With the line containing "- **[examples/](./examples/)** - Working" as the starting point, output the remaining lines of the data exactly as they are, through the last.
(DATASET CONTENT Opens)
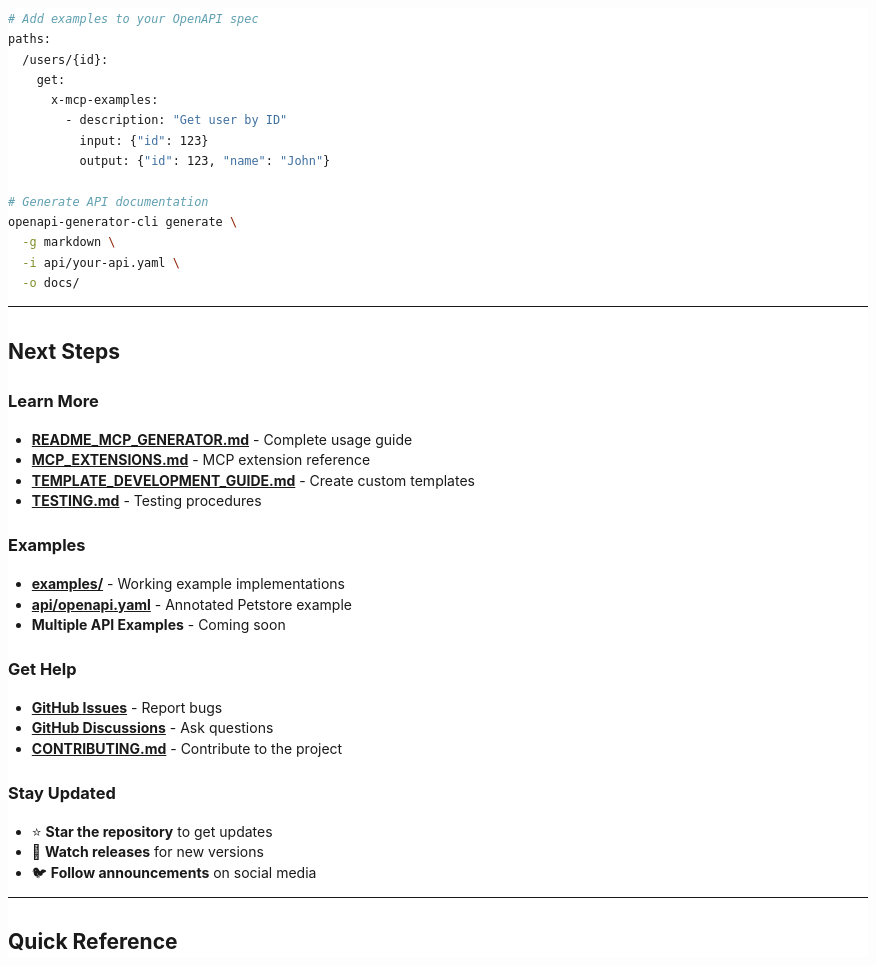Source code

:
 ```bash
# Add examples to your OpenAPI spec
paths:
  /users/{id}:
    get:
      x-mcp-examples:
        - description: "Get user by ID"
          input: {"id": 123}
          output: {"id": 123, "name": "John"}

# Generate API documentation
openapi-generator-cli generate \
  -g markdown \
  -i api/your-api.yaml \
  -o docs/
```

---

## Next Steps

### Learn More

- **[README_MCP_GENERATOR.md](./README_MCP_GENERATOR.md)** - Complete usage guide
- **[MCP_EXTENSIONS.md](./MCP_EXTENSIONS.md)** - MCP extension reference
- **[TEMPLATE_DEVELOPMENT_GUIDE.md](./TEMPLATE_DEVELOPMENT_GUIDE.md)** - Create custom templates
- **[TESTING.md](./TESTING.md)** - Testing procedures

### Examples

- **[examples/](./examples/)** - Working example implementations
- **[api/openapi.yaml](./api/openapi.yaml)** - Annotated Petstore example
- **Multiple API Examples** - Coming soon

### Get Help

- **[GitHub Issues](https://github.com/openapi-generator/openapi-generator-mcp/issues)** - Report bugs
- **[GitHub Discussions](https://github.com/openapi-generator/openapi-generator-mcp/discussions)** - Ask questions
- **[CONTRIBUTING.md](./CONTRIBUTING.md)** - Contribute to the project

### Stay Updated

- ⭐ **Star the repository** to get updates
- 👀 **Watch releases** for new versions
- 🐦 **Follow announcements** on social media

---

## Quick Reference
(DATASET CONTENT Closes)
*WRITTEN REPLY:*
- **[examples/](./examples/)** - Working example implementations
- **[api/openapi.yaml](./api/openapi.yaml)** - Annotated Petstore example
- **Multiple API Examples** - Coming soon

### Get Help

- **[GitHub Issues](https://github.com/openapi-generator/openapi-generator-mcp/issues)** - Report bugs
- **[GitHub Discussions](https://github.com/openapi-generator/openapi-generator-mcp/discussions)** - Ask questions
- **[CONTRIBUTING.md](./CONTRIBUTING.md)** - Contribute to the project

### Stay Updated

- ⭐ **Star the repository** to get updates
- 👀 **Watch releases** for new versions
- 🐦 **Follow announcements** on social media

---

## Quick Reference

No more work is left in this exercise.